[Items from a data source]
+ + + +

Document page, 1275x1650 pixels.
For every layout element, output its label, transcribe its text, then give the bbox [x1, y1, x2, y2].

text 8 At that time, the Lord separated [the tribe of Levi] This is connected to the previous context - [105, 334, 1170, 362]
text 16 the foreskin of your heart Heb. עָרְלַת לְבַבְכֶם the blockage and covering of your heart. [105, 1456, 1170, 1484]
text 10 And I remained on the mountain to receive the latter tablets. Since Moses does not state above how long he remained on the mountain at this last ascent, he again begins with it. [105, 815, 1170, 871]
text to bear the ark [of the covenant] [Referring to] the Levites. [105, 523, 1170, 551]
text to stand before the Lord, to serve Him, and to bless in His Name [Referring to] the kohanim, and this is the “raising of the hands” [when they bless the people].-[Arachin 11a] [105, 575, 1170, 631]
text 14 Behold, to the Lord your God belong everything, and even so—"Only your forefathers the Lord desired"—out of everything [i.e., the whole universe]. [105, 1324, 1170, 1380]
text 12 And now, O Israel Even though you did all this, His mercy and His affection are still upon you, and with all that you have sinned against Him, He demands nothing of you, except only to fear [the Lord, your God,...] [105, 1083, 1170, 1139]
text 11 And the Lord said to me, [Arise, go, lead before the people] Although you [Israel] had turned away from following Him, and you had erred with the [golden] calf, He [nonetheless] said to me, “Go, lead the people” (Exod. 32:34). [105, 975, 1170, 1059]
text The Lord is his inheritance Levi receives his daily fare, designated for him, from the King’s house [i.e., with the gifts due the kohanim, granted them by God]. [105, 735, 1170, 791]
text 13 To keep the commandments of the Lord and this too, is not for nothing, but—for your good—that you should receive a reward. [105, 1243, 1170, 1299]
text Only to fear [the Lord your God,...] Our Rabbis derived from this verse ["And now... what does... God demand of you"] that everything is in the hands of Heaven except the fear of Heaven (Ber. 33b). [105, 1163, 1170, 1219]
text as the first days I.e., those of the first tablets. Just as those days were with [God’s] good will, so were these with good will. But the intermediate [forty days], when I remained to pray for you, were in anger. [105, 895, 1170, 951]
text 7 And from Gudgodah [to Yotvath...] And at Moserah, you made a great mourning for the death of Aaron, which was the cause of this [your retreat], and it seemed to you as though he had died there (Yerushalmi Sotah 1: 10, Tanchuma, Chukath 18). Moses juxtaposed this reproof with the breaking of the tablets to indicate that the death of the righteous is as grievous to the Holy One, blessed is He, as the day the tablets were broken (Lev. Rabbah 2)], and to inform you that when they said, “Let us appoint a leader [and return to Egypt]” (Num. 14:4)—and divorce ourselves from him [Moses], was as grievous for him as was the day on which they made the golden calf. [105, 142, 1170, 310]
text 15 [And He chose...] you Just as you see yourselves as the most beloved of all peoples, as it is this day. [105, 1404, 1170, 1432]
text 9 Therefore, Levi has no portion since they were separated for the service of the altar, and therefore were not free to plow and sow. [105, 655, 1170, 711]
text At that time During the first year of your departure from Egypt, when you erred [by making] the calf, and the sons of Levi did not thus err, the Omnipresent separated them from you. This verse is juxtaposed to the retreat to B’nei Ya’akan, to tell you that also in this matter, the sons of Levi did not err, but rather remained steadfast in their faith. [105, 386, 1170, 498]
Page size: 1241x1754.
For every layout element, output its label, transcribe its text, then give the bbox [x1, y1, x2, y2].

+ + + +

▸ **YOUR TASK**
Please count the lines in the records that contain "Referring" and reply with the count alone.

▸ **REPLY TO THE EXERCISE**
2